Moreover, the fact that the proposed AUDS is slower than the deep-learning-based method of Ren et al. [46] merits an explanation. The core of this method is the multi-scale convolutional neural network for estimating the transmittance, and Ren et al. [46] implemented this network using the open-source MatConvNet toolbox [52]. As most of MatConvNet’s building blocks are written in C++ and well-optimized, this method is relatively fast compared with the typical implementation of deep neural networks on MATLAB. The proposed AUDS, by contrast, was implemented using MATLAB’s building functions; hence, the slow processing speed compared with C++ implementation is an inherent problem. Nevertheless, the run-time comparison demonstrates that achieving real-time processing with computational efficiency is challenging for all nine algorithms. Addressing this issue is effort-intensive and thus is left for future studies.

5. Conclusions

This paper presents a novel approach for dehazing a single image, regardless of haze conditions. The proposed AUDS is equipped with a pseudo-cognitive function realized by the HDE to perceive the image haze density. Accordingly, the input image and its dehazed version obtained via multiscale-fusion-based dehazing are combined using image blending and then post-processed with tone remapping. These two processes are self-calibrated because they are guided by the haze density estimate obtained by invoking the HDE on the input image. Therefore, image blending can assign appropriate percentages to the two source images (the input image and its dehazed version) for efficient mixing. In turn, tone remapping enhances the luminance and emphasizes the color proportionately to produce a satisfactory result. Hence, the proposed AUDS can ensure superior dehazing performance in any haze condition, as verified by the results of a comparative evaluation with state-of-the-art benchmark methods. This superiority demonstrates the great potential of the proposed AUDS in facilitating other high-level vision applications, and benefiting practical systems, such as autonomous vehicles and surveillance cameras.
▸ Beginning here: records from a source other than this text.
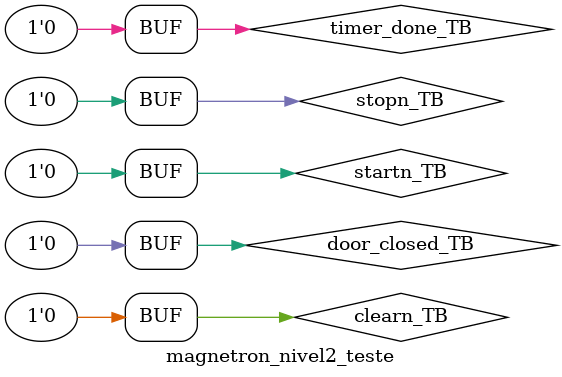
<source format=v>
`timescale 1ns/1ns
`include "magnetron_nivel2.v"

module magnetron_nivel2_teste;

    reg startn_TB, stopn_TB, clearn_TB, door_closed_TB, timer_done_TB;
    wire mag_on_TB;

    magnetron_nivel2 DUT(
        .startn(startn_TB),
        .stopn(stopn_TB),
        .clearn(clearn_TB),
        .door_closed(door_closed_TB),
        .timer_done(timer_done_TB),
        .mag_on(mag_on_TB)
    );

    initial begin
        $dumpfile("result.vcd");
        $dumpvars(0, magnetron_nivel2_teste);

        startn_TB = 1;
        stopn_TB = 0;
        clearn_TB = 0;
        door_closed_TB = 0;
        timer_done_TB = 0;
        #5 startn_TB = 1;
        stopn_TB = 0;
        clearn_TB = 0;
        door_closed_TB = 1;
        timer_done_TB = 0;
        #5 startn_TB = 1;
        stopn_TB = 1;
        clearn_TB = 0;
        door_closed_TB = 1;
        timer_done_TB = 0;
        #5 startn_TB = 1;
        stopn_TB = 0;
        clearn_TB = 0;
        door_closed_TB = 1;
        timer_done_TB = 0;
        #5 startn_TB = 1;
        stopn_TB = 0;
        clearn_TB = 0;
        door_closed_TB = 0;
        timer_done_TB = 0;
        #5 startn_TB = 1;
        stopn_TB = 0;
        clearn_TB = 0;
        door_closed_TB = 1;
        timer_done_TB = 1;
        #5 startn_TB = 1;
        stopn_TB = 0;
        clearn_TB = 0;
        door_closed_TB = 1;
        timer_done_TB = 0;
        #5 startn_TB = 1;
        stopn_TB = 0;
        clearn_TB = 1;
        door_closed_TB = 1;
        timer_done_TB = 1;
        #5 startn_TB = 1;
        stopn_TB = 0;
        clearn_TB = 0;
        door_closed_TB = 1;
        timer_done_TB = 0;
        #5 startn_TB = 1;
        stopn_TB = 1;
        clearn_TB = 1;
        door_closed_TB = 1;
        timer_done_TB = 1;
        #5 startn_TB = 0;
        stopn_TB = 1;
        clearn_TB = 1;
        door_closed_TB = 1;
        timer_done_TB = 1;
        #5 startn_TB = 0;
        stopn_TB = 0;
        clearn_TB = 0;
        door_closed_TB = 0;
        timer_done_TB = 0;
    end

endmodule

</source>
Although the proposed AUDS successfully processed haze-free images as well as hazy images degraded by different haze conditions, the incorrect classification of input images by the HDE during qualitative comparison indicates a potential weakness. For example, a large and homogeneous background, such as the sky or sea, exhibits characteristics similar to haze, deceiving the HDE into incorrect classification. Consequently, the proposed AUDS, whose operation depends on the HDE, fails to handle this type of image properly. This problem requires further improvement in the HDE. In particular, the HDE can be utilized together with other haze density evaluators (for example, the FADE) in a bootstrap aggregating manner to improve the classification accuracy. However, this challenging problem is a subject for further research.